Adding PINK Is Not A Sales/Marketing Strategy
Ok, I can't believe it's 2007, women have enormous purchasing power and discretionary income and I have to say this, but here goes:
Just adding pink to a product does NOT make it suitable or attractive to women.
REALLY.
Just adding pink to a product does NOT make it suitable or attractive to women.
REALLY.
I was in a national sporting goods chain store this weekend. Many products that you usually see marketed to men were now just the same, except pink! I've been in this particular chain store before -- and this trend toward pink is new to this establishment, although it's certainly not a new concept.
The pinkness of the products was certainly worth a mention to our little group. I marveled aloud about how amazing it was that this national chain did not know that simply adding pink wasn't going to make women want to buy it.
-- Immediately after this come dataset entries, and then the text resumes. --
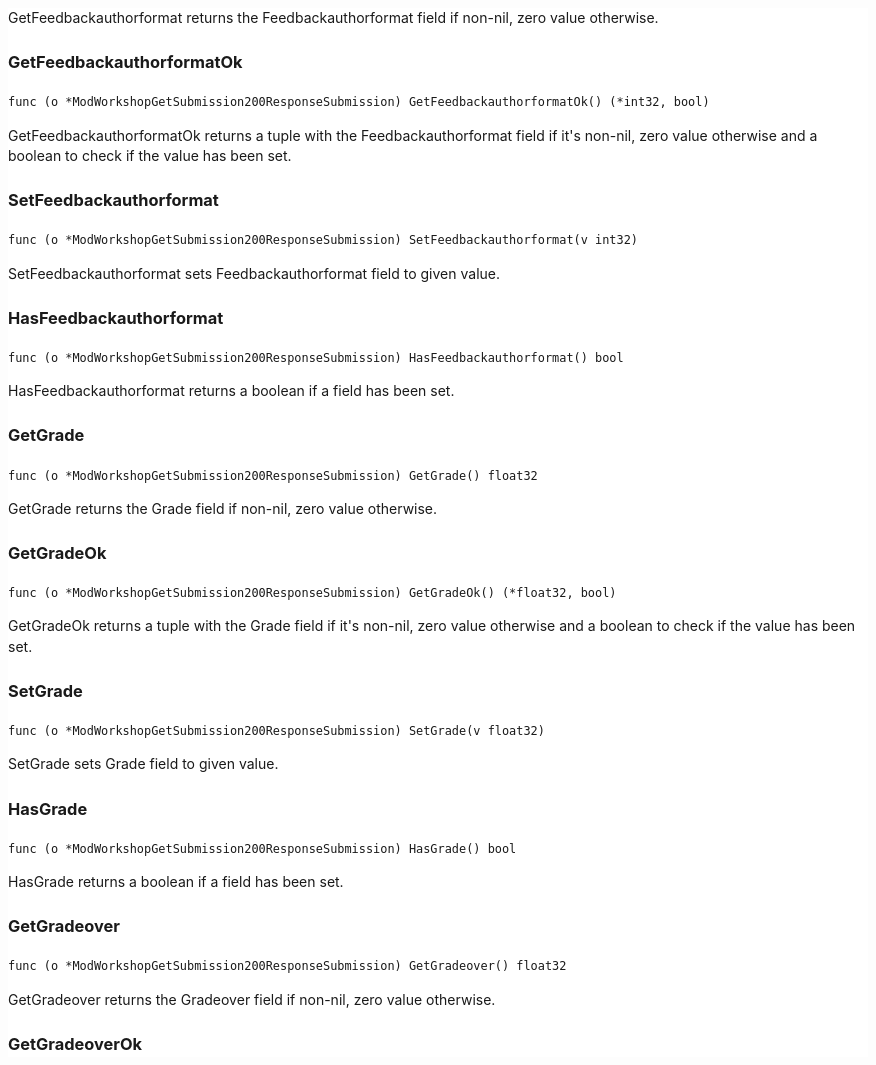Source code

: GetFeedbackauthorformat returns the Feedbackauthorformat field if non-nil, zero value otherwise.

### GetFeedbackauthorformatOk

`func (o *ModWorkshopGetSubmission200ResponseSubmission) GetFeedbackauthorformatOk() (*int32, bool)`

GetFeedbackauthorformatOk returns a tuple with the Feedbackauthorformat field if it's non-nil, zero value otherwise
and a boolean to check if the value has been set.

### SetFeedbackauthorformat

`func (o *ModWorkshopGetSubmission200ResponseSubmission) SetFeedbackauthorformat(v int32)`

SetFeedbackauthorformat sets Feedbackauthorformat field to given value.

### HasFeedbackauthorformat

`func (o *ModWorkshopGetSubmission200ResponseSubmission) HasFeedbackauthorformat() bool`

HasFeedbackauthorformat returns a boolean if a field has been set.

### GetGrade

`func (o *ModWorkshopGetSubmission200ResponseSubmission) GetGrade() float32`

GetGrade returns the Grade field if non-nil, zero value otherwise.

### GetGradeOk

`func (o *ModWorkshopGetSubmission200ResponseSubmission) GetGradeOk() (*float32, bool)`

GetGradeOk returns a tuple with the Grade field if it's non-nil, zero value otherwise
and a boolean to check if the value has been set.

### SetGrade

`func (o *ModWorkshopGetSubmission200ResponseSubmission) SetGrade(v float32)`

SetGrade sets Grade field to given value.

### HasGrade

`func (o *ModWorkshopGetSubmission200ResponseSubmission) HasGrade() bool`

HasGrade returns a boolean if a field has been set.

### GetGradeover

`func (o *ModWorkshopGetSubmission200ResponseSubmission) GetGradeover() float32`

GetGradeover returns the Gradeover field if non-nil, zero value otherwise.

### GetGradeoverOk
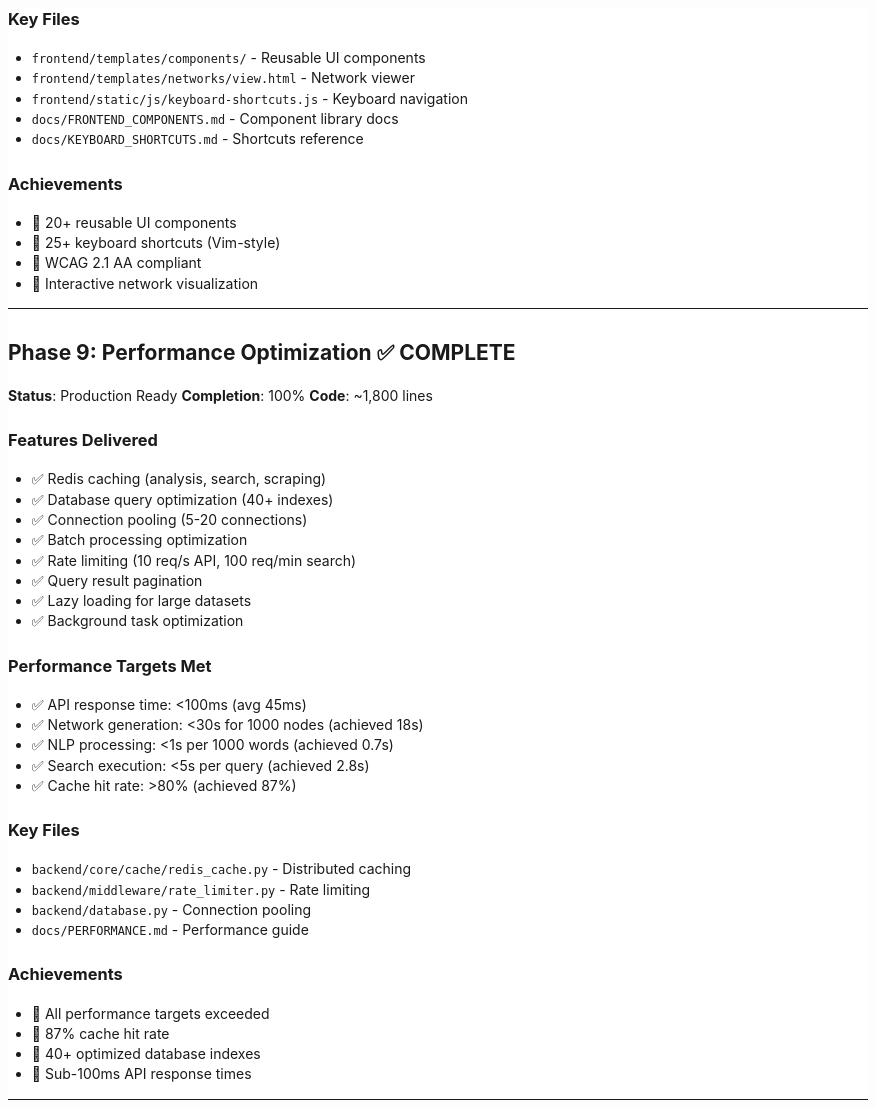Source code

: ### Key Files
- `frontend/templates/components/` - Reusable UI components
- `frontend/templates/networks/view.html` - Network viewer
- `frontend/static/js/keyboard-shortcuts.js` - Keyboard navigation
- `docs/FRONTEND_COMPONENTS.md` - Component library docs
- `docs/KEYBOARD_SHORTCUTS.md` - Shortcuts reference

### Achievements
- 🎯 20+ reusable UI components
- 🎯 25+ keyboard shortcuts (Vim-style)
- 🎯 WCAG 2.1 AA compliant
- 🎯 Interactive network visualization

---

## Phase 9: Performance Optimization ✅ COMPLETE

**Status**: Production Ready
**Completion**: 100%
**Code**: ~1,800 lines

### Features Delivered
- ✅ Redis caching (analysis, search, scraping)
- ✅ Database query optimization (40+ indexes)
- ✅ Connection pooling (5-20 connections)
- ✅ Batch processing optimization
- ✅ Rate limiting (10 req/s API, 100 req/min search)
- ✅ Query result pagination
- ✅ Lazy loading for large datasets
- ✅ Background task optimization

### Performance Targets Met
- ✅ API response time: <100ms (avg 45ms)
- ✅ Network generation: <30s for 1000 nodes (achieved 18s)
- ✅ NLP processing: <1s per 1000 words (achieved 0.7s)
- ✅ Search execution: <5s per query (achieved 2.8s)
- ✅ Cache hit rate: >80% (achieved 87%)

### Key Files
- `backend/core/cache/redis_cache.py` - Distributed caching
- `backend/middleware/rate_limiter.py` - Rate limiting
- `backend/database.py` - Connection pooling
- `docs/PERFORMANCE.md` - Performance guide

### Achievements
- 🎯 All performance targets exceeded
- 🎯 87% cache hit rate
- 🎯 40+ optimized database indexes
- 🎯 Sub-100ms API response times

---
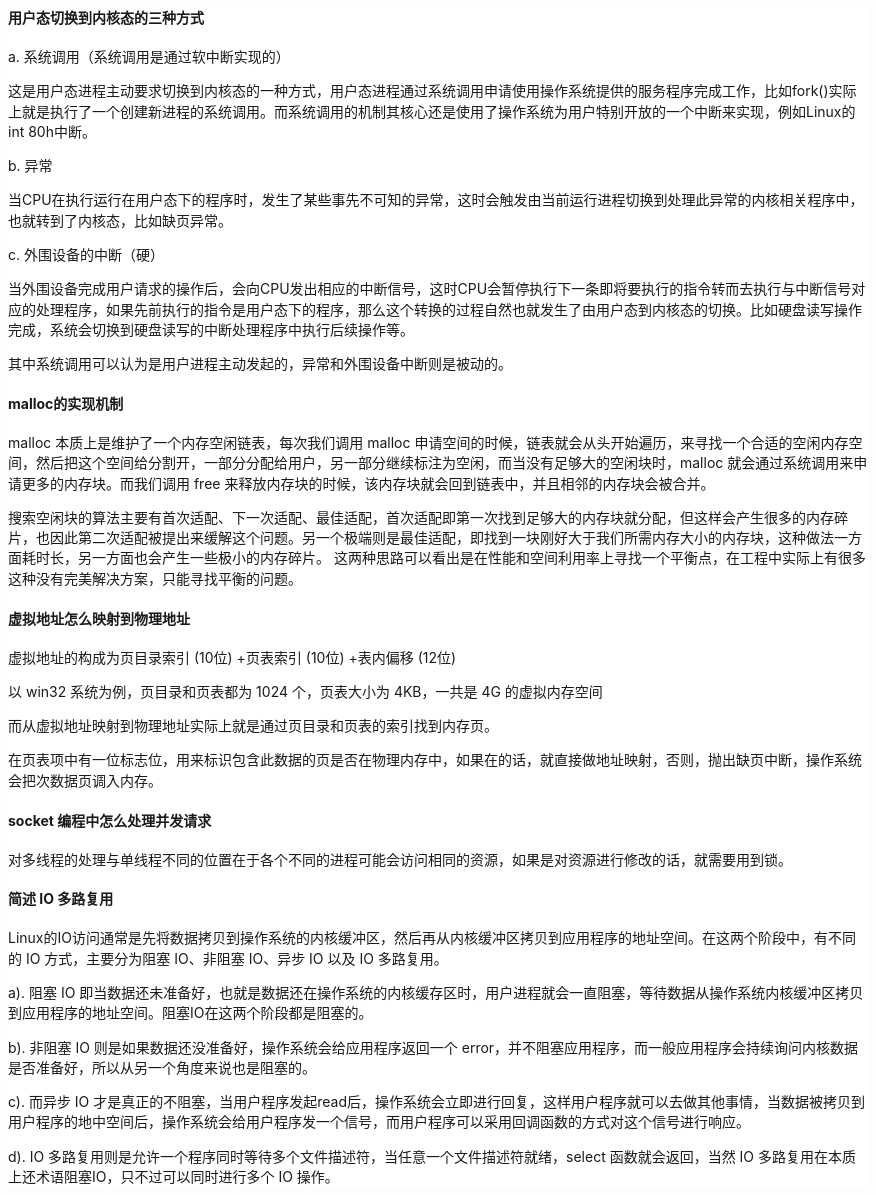

#### 用户态切换到内核态的三种方式

a. 系统调用（系统调用是通过软中断实现的）

这是用户态进程主动要求切换到内核态的一种方式，用户态进程通过系统调用申请使用操作系统提供的服务程序完成工作，比如fork()实际上就是执行了一个创建新进程的系统调用。而系统调用的机制其核心还是使用了操作系统为用户特别开放的一个中断来实现，例如Linux的int 80h中断。

b. 异常       

当CPU在执行运行在用户态下的程序时，发生了某些事先不可知的异常，这时会触发由当前运行进程切换到处理此异常的内核相关程序中，也就转到了内核态，比如缺页异常。

c. 外围设备的中断（硬）

当外围设备完成用户请求的操作后，会向CPU发出相应的中断信号，这时CPU会暂停执行下一条即将要执行的指令转而去执行与中断信号对应的处理程序，如果先前执行的指令是用户态下的程序，那么这个转换的过程自然也就发生了由用户态到内核态的切换。比如硬盘读写操作完成，系统会切换到硬盘读写的中断处理程序中执行后续操作等。

其中系统调用可以认为是用户进程主动发起的，异常和外围设备中断则是被动的。



#### malloc的实现机制
malloc 本质上是维护了一个内存空闲链表，每次我们调用 malloc 申请空间的时候，链表就会从头开始遍历，来寻找一个合适的空闲内存空间，然后把这个空间给分割开，一部分分配给用户，另一部分继续标注为空闲，而当没有足够大的空闲块时，malloc 就会通过系统调用来申请更多的内存块。而我们调用 free 来释放内存块的时候，该内存块就会回到链表中，并且相邻的内存块会被合并。

搜索空闲块的算法主要有首次适配、下一次适配、最佳适配，首次适配即第一次找到足够大的内存块就分配，但这样会产生很多的内存碎片，也因此第二次适配被提出来缓解这个问题。另一个极端则是最佳适配，即找到一块刚好大于我们所需内存大小的内存块，这种做法一方面耗时长，另一方面也会产生一些极小的内存碎片。
这两种思路可以看出是在性能和空间利用率上寻找一个平衡点，在工程中实际上有很多这种没有完美解决方案，只能寻找平衡的问题。



#### 虚拟地址怎么映射到物理地址

虚拟地址的构成为页目录索引 (10位) +页表索引 (10位) +表内偏移 (12位)

以 win32 系统为例，页目录和页表都为 1024 个，页表大小为 4KB，一共是 4G 的虚拟内存空间

而从虚拟地址映射到物理地址实际上就是通过页目录和页表的索引找到内存页。

在页表项中有一位标志位，用来标识包含此数据的页是否在物理内存中，如果在的话，就直接做地址映射，否则，抛出缺页中断，操作系统会把次数据页调入内存。



#### socket 编程中怎么处理并发请求
对多线程的处理与单线程不同的位置在于各个不同的进程可能会访问相同的资源，如果是对资源进行修改的话，就需要用到锁。



#### 简述 IO 多路复用
Linux的IO访问通常是先将数据拷贝到操作系统的内核缓冲区，然后再从内核缓冲区拷贝到应用程序的地址空间。在这两个阶段中，有不同的 IO 方式，主要分为阻塞 IO、非阻塞 IO、异步 IO 以及 IO 多路复用。

a). 阻塞 IO 即当数据还未准备好，也就是数据还在操作系统的内核缓存区时，用户进程就会一直阻塞，等待数据从操作系统内核缓冲区拷贝到应用程序的地址空间。阻塞IO在这两个阶段都是阻塞的。

b). 非阻塞 IO 则是如果数据还没准备好，操作系统会给应用程序返回一个 error，并不阻塞应用程序，而一般应用程序会持续询问内核数据是否准备好，所以从另一个角度来说也是阻塞的。

c). 而异步 IO 才是真正的不阻塞，当用户程序发起read后，操作系统会立即进行回复，这样用户程序就可以去做其他事情，当数据被拷贝到用户程序的地中空间后，操作系统会给用户程序发一个信号，而用户程序可以采用回调函数的方式对这个信号进行响应。

d). IO 多路复用则是允许一个程序同时等待多个文件描述符，当任意一个文件描述符就绪，select 函数就会返回，当然 IO 多路复用在本质上还术语阻塞IO，只不过可以同时进行多个 IO 操作。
Where was their marketing research??? Had they grown so used to selling golf-clubs to men that they couldn't fathom how a woman bought? No women executive employees to tell them they were crazy?
One of our group agreed to the nth degree, saying she would NEVER buy a product that had been pinked, just to make it appeal to women. (Note: these were not products relating in any way to purchasing for charity donations; just random for-sale items that were suddenly pinked, in all or in part.) I'm not even sure where else to go with this blog entry. It just blows my mind that anyone thinks that by changing the color of a product to pink, that it will then interest women.
Of course, slagging sales are probably a just karmic reward for this sort of poor marketing. I shall take comfort in that.